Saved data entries

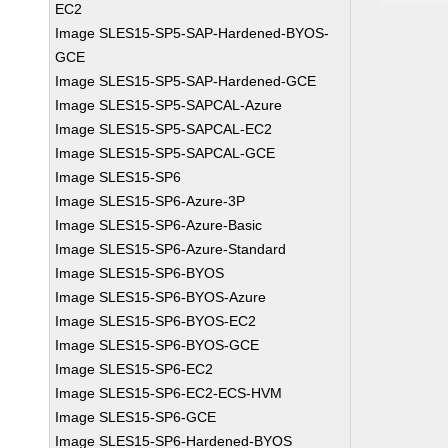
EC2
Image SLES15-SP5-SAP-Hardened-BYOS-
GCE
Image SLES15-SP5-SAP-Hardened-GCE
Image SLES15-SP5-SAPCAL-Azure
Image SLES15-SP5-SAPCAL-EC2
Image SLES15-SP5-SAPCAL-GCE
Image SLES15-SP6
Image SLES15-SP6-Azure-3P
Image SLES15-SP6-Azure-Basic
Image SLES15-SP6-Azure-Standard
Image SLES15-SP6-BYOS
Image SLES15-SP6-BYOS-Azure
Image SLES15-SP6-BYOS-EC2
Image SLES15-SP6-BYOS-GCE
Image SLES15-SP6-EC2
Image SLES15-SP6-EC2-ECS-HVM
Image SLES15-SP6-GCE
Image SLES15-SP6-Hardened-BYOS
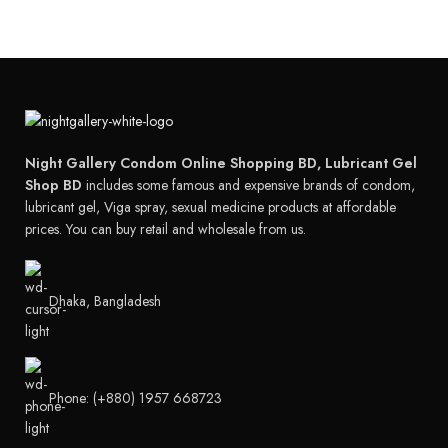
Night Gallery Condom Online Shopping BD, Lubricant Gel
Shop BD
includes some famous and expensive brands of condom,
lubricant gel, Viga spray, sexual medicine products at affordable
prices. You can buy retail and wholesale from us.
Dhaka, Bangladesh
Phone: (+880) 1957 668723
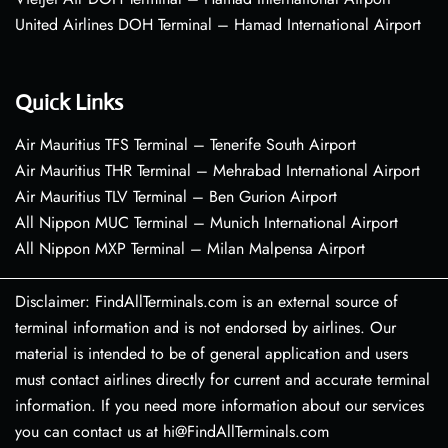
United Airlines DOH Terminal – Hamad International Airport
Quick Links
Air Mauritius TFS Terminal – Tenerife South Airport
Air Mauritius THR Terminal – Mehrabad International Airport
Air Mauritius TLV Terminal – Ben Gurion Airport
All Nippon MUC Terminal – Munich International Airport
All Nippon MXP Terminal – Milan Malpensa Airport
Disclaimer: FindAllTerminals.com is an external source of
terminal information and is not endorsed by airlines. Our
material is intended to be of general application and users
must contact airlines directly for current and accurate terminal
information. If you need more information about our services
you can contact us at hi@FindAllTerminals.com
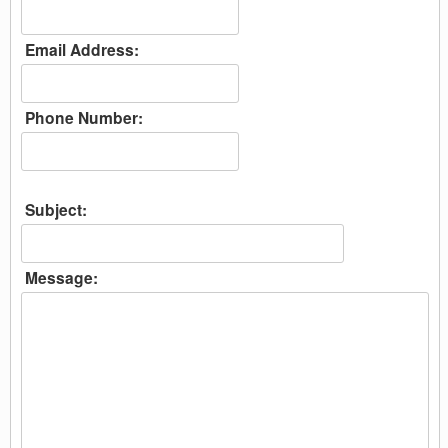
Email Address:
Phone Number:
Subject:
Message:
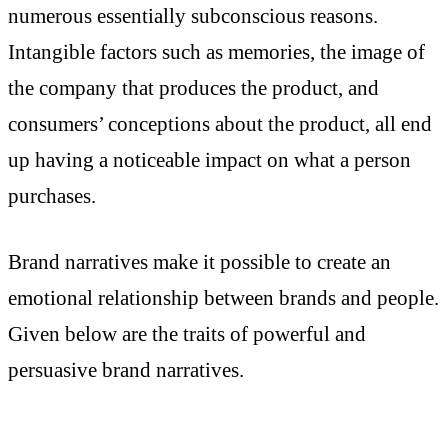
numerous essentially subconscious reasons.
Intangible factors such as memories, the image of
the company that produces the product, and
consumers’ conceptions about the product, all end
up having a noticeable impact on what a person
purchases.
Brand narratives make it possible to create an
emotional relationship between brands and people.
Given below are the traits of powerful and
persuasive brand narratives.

--

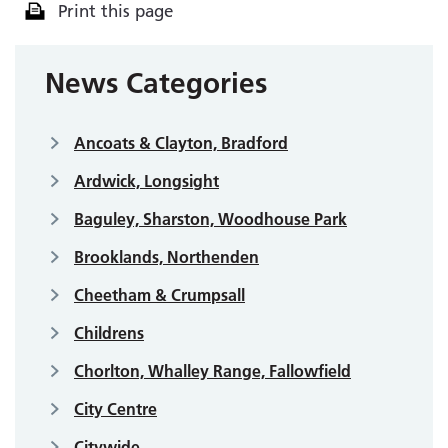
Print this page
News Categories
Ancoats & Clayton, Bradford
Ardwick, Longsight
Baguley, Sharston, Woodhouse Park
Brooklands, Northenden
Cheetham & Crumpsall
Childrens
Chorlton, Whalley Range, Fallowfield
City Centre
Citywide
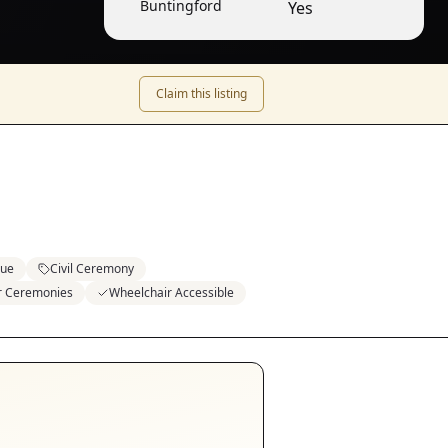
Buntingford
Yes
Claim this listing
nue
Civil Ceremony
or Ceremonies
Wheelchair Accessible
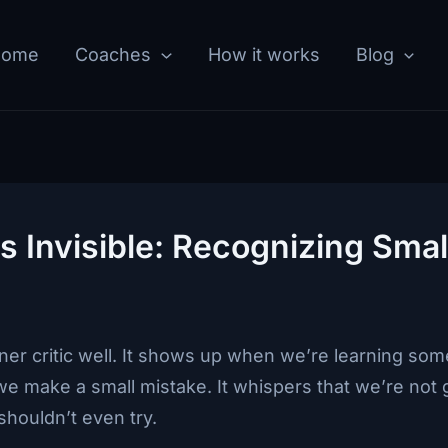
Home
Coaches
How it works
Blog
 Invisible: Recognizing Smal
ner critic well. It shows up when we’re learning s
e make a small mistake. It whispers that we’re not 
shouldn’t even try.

* * *

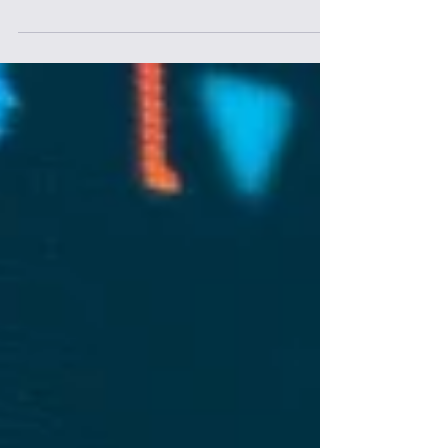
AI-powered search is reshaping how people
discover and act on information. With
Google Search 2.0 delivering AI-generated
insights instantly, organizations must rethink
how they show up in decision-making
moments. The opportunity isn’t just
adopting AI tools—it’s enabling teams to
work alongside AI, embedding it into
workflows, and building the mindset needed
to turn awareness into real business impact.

_TASK REQUIREMENTS_
Put the lines of the material from the line with "Night Gallery Condom" through the line with "Phone: (+880) 1957 668723" into a numbered list, including both of those lines and leaving out any blank lines.

_WRITTEN ANSWER_
1. Night Gallery Condom Online Shopping BD, Lubricant Gel
2. Shop BD
3. includes some famous and expensive brands of condom,
4. lubricant gel, Viga spray, sexual medicine products at affordable
5. prices. You can buy retail and wholesale from us.
6. Dhaka, Bangladesh
7. Phone: (+880) 1957 668723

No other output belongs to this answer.